> _Data provided_
====

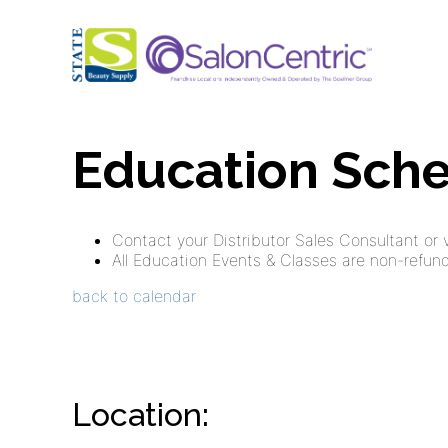
Education Sch
Contact your Distributor Sales Consultant or vi
All Education Events & Classes are non-refunda
back to calendar
Location:
,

====

> _Task_
Your answer must be every line from the listing above that holds the string "Education".

> _Exercise solution_
Education Sch
All Education Events & Classes are non-refunda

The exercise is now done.